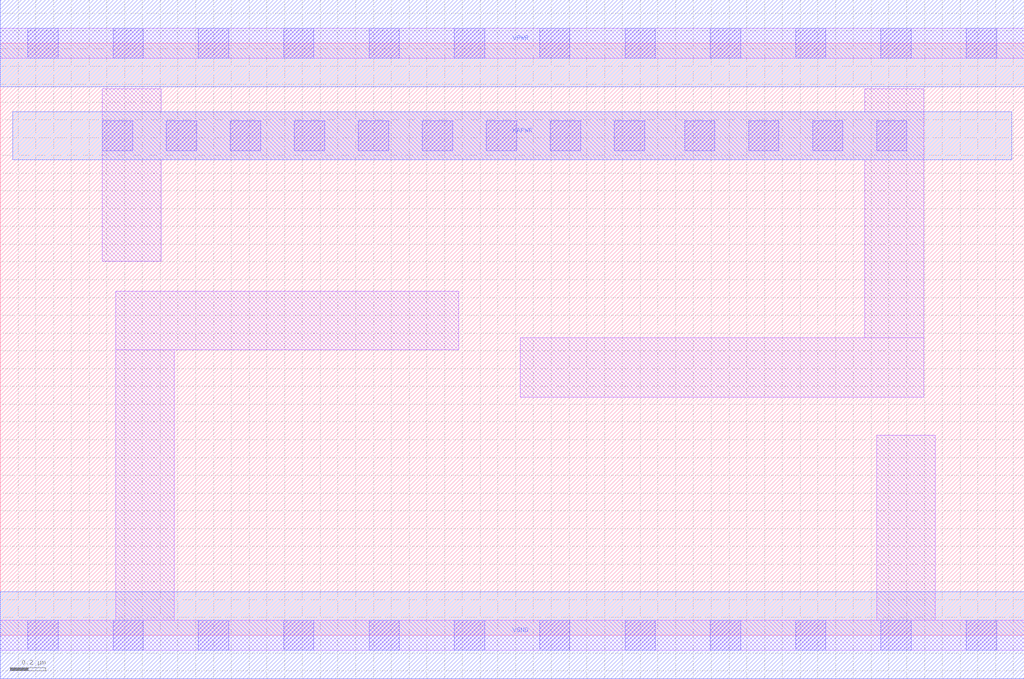
<source format=lef>
# Copyright 2020 The SkyWater PDK Authors
#
# Licensed under the Apache License, Version 2.0 (the "License");
# you may not use this file except in compliance with the License.
# You may obtain a copy of the License at
#
#     https://www.apache.org/licenses/LICENSE-2.0
#
# Unless required by applicable law or agreed to in writing, software
# distributed under the License is distributed on an "AS IS" BASIS,
# WITHOUT WARRANTIES OR CONDITIONS OF ANY KIND, either express or implied.
# See the License for the specific language governing permissions and
# limitations under the License.
#
# SPDX-License-Identifier: Apache-2.0

VERSION 5.5 ;
NAMESCASESENSITIVE ON ;
BUSBITCHARS "[]" ;
DIVIDERCHAR "/" ;
MACRO sky130_fd_sc_lp__decapkapwr_12
  CLASS CORE SPACER ;
  SOURCE USER ;
  ORIGIN  0.000000  0.000000 ;
  SIZE  5.760000 BY  3.330000 ;
  SYMMETRY X Y R90 ;
  SITE unit ;
  PIN KAPWR
    DIRECTION INOUT ;
    USE POWER ;
    PORT
      LAYER met1 ;
        RECT 0.070000 2.675000 5.690000 2.945000 ;
    END
  END KAPWR
  PIN VGND
    DIRECTION INOUT ;
    USE GROUND ;
    PORT
      LAYER met1 ;
        RECT 0.000000 -0.245000 5.760000 0.245000 ;
    END
  END VGND
  PIN VPWR
    DIRECTION INOUT ;
    USE POWER ;
    PORT
      LAYER met1 ;
        RECT 0.000000 3.085000 5.760000 3.575000 ;
    END
  END VPWR
  OBS
    LAYER li1 ;
      RECT 0.000000 -0.085000 5.760000 0.085000 ;
      RECT 0.000000  3.245000 5.760000 3.415000 ;
      RECT 0.575000  2.105000 0.905000 2.675000 ;
      RECT 0.575000  2.675000 5.195000 2.945000 ;
      RECT 0.575000  2.945000 0.905000 3.075000 ;
      RECT 0.650000  0.085000 0.980000 1.605000 ;
      RECT 0.650000  1.605000 2.580000 1.935000 ;
      RECT 2.925000  1.340000 5.195000 1.675000 ;
      RECT 4.865000  1.675000 5.195000 2.675000 ;
      RECT 4.865000  2.945000 5.195000 3.075000 ;
      RECT 4.930000  0.085000 5.260000 1.125000 ;
    LAYER mcon ;
      RECT 0.155000 -0.085000 0.325000 0.085000 ;
      RECT 0.155000  3.245000 0.325000 3.415000 ;
      RECT 0.575000  2.725000 0.745000 2.895000 ;
      RECT 0.635000 -0.085000 0.805000 0.085000 ;
      RECT 0.635000  3.245000 0.805000 3.415000 ;
      RECT 0.935000  2.725000 1.105000 2.895000 ;
      RECT 1.115000 -0.085000 1.285000 0.085000 ;
      RECT 1.115000  3.245000 1.285000 3.415000 ;
      RECT 1.295000  2.725000 1.465000 2.895000 ;
      RECT 1.595000 -0.085000 1.765000 0.085000 ;
      RECT 1.595000  3.245000 1.765000 3.415000 ;
      RECT 1.655000  2.725000 1.825000 2.895000 ;
      RECT 2.015000  2.725000 2.185000 2.895000 ;
      RECT 2.075000 -0.085000 2.245000 0.085000 ;
      RECT 2.075000  3.245000 2.245000 3.415000 ;
      RECT 2.375000  2.725000 2.545000 2.895000 ;
      RECT 2.555000 -0.085000 2.725000 0.085000 ;
      RECT 2.555000  3.245000 2.725000 3.415000 ;
      RECT 2.735000  2.725000 2.905000 2.895000 ;
      RECT 3.035000 -0.085000 3.205000 0.085000 ;
      RECT 3.035000  3.245000 3.205000 3.415000 ;
      RECT 3.095000  2.725000 3.265000 2.895000 ;
      RECT 3.455000  2.725000 3.625000 2.895000 ;
      RECT 3.515000 -0.085000 3.685000 0.085000 ;
      RECT 3.515000  3.245000 3.685000 3.415000 ;
      RECT 3.850000  2.725000 4.020000 2.895000 ;
      RECT 3.995000 -0.085000 4.165000 0.085000 ;
      RECT 3.995000  3.245000 4.165000 3.415000 ;
      RECT 4.210000  2.725000 4.380000 2.895000 ;
      RECT 4.475000 -0.085000 4.645000 0.085000 ;
      RECT 4.475000  3.245000 4.645000 3.415000 ;
      RECT 4.570000  2.725000 4.740000 2.895000 ;
      RECT 4.930000  2.725000 5.100000 2.895000 ;
      RECT 4.955000 -0.085000 5.125000 0.085000 ;
      RECT 4.955000  3.245000 5.125000 3.415000 ;
      RECT 5.435000 -0.085000 5.605000 0.085000 ;
      RECT 5.435000  3.245000 5.605000 3.415000 ;
  END
END sky130_fd_sc_lp__decapkapwr_12
END LIBRARY

</source>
···
Try it: Return all of the material exactly, without pictures.

Written answer:
<source format=lef>
# Copyright 2020 The SkyWater PDK Authors
#
# Licensed under the Apache License, Version 2.0 (the "License");
# you may not use this file except in compliance with the License.
# You may obtain a copy of the License at
#
#     https://www.apache.org/licenses/LICENSE-2.0
#
# Unless required by applicable law or agreed to in writing, software
# distributed under the License is distributed on an "AS IS" BASIS,
# WITHOUT WARRANTIES OR CONDITIONS OF ANY KIND, either express or implied.
# See the License for the specific language governing permissions and
# limitations under the License.
#
# SPDX-License-Identifier: Apache-2.0

VERSION 5.5 ;
NAMESCASESENSITIVE ON ;
BUSBITCHARS "[]" ;
DIVIDERCHAR "/" ;
MACRO sky130_fd_sc_lp__decapkapwr_12
  CLASS CORE SPACER ;
  SOURCE USER ;
  ORIGIN  0.000000  0.000000 ;
  SIZE  5.760000 BY  3.330000 ;
  SYMMETRY X Y R90 ;
  SITE unit ;
  PIN KAPWR
    DIRECTION INOUT ;
    USE POWER ;
    PORT
      LAYER met1 ;
        RECT 0.070000 2.675000 5.690000 2.945000 ;
    END
  END KAPWR
  PIN VGND
    DIRECTION INOUT ;
    USE GROUND ;
    PORT
      LAYER met1 ;
        RECT 0.000000 -0.245000 5.760000 0.245000 ;
    END
  END VGND
  PIN VPWR
    DIRECTION INOUT ;
    USE POWER ;
    PORT
      LAYER met1 ;
        RECT 0.000000 3.085000 5.760000 3.575000 ;
    END
  END VPWR
  OBS
    LAYER li1 ;
      RECT 0.000000 -0.085000 5.760000 0.085000 ;
      RECT 0.000000  3.245000 5.760000 3.415000 ;
      RECT 0.575000  2.105000 0.905000 2.675000 ;
      RECT 0.575000  2.675000 5.195000 2.945000 ;
      RECT 0.575000  2.945000 0.905000 3.075000 ;
      RECT 0.650000  0.085000 0.980000 1.605000 ;
      RECT 0.650000  1.605000 2.580000 1.935000 ;
      RECT 2.925000  1.340000 5.195000 1.675000 ;
      RECT 4.865000  1.675000 5.195000 2.675000 ;
      RECT 4.865000  2.945000 5.195000 3.075000 ;
      RECT 4.930000  0.085000 5.260000 1.125000 ;
    LAYER mcon ;
      RECT 0.155000 -0.085000 0.325000 0.085000 ;
      RECT 0.155000  3.245000 0.325000 3.415000 ;
      RECT 0.575000  2.725000 0.745000 2.895000 ;
      RECT 0.635000 -0.085000 0.805000 0.085000 ;
      RECT 0.635000  3.245000 0.805000 3.415000 ;
      RECT 0.935000  2.725000 1.105000 2.895000 ;
      RECT 1.115000 -0.085000 1.285000 0.085000 ;
      RECT 1.115000  3.245000 1.285000 3.415000 ;
      RECT 1.295000  2.725000 1.465000 2.895000 ;
      RECT 1.595000 -0.085000 1.765000 0.085000 ;
      RECT 1.595000  3.245000 1.765000 3.415000 ;
      RECT 1.655000  2.725000 1.825000 2.895000 ;
      RECT 2.015000  2.725000 2.185000 2.895000 ;
      RECT 2.075000 -0.085000 2.245000 0.085000 ;
      RECT 2.075000  3.245000 2.245000 3.415000 ;
      RECT 2.375000  2.725000 2.545000 2.895000 ;
      RECT 2.555000 -0.085000 2.725000 0.085000 ;
      RECT 2.555000  3.245000 2.725000 3.415000 ;
      RECT 2.735000  2.725000 2.905000 2.895000 ;
      RECT 3.035000 -0.085000 3.205000 0.085000 ;
      RECT 3.035000  3.245000 3.205000 3.415000 ;
      RECT 3.095000  2.725000 3.265000 2.895000 ;
      RECT 3.455000  2.725000 3.625000 2.895000 ;
      RECT 3.515000 -0.085000 3.685000 0.085000 ;
      RECT 3.515000  3.245000 3.685000 3.415000 ;
      RECT 3.850000  2.725000 4.020000 2.895000 ;
      RECT 3.995000 -0.085000 4.165000 0.085000 ;
      RECT 3.995000  3.245000 4.165000 3.415000 ;
      RECT 4.210000  2.725000 4.380000 2.895000 ;
      RECT 4.475000 -0.085000 4.645000 0.085000 ;
      RECT 4.475000  3.245000 4.645000 3.415000 ;
      RECT 4.570000  2.725000 4.740000 2.895000 ;
      RECT 4.930000  2.725000 5.100000 2.895000 ;
      RECT 4.955000 -0.085000 5.125000 0.085000 ;
      RECT 4.955000  3.245000 5.125000 3.415000 ;
      RECT 5.435000 -0.085000 5.605000 0.085000 ;
      RECT 5.435000  3.245000 5.605000 3.415000 ;
  END
END sky130_fd_sc_lp__decapkapwr_12
END LIBRARY

</source>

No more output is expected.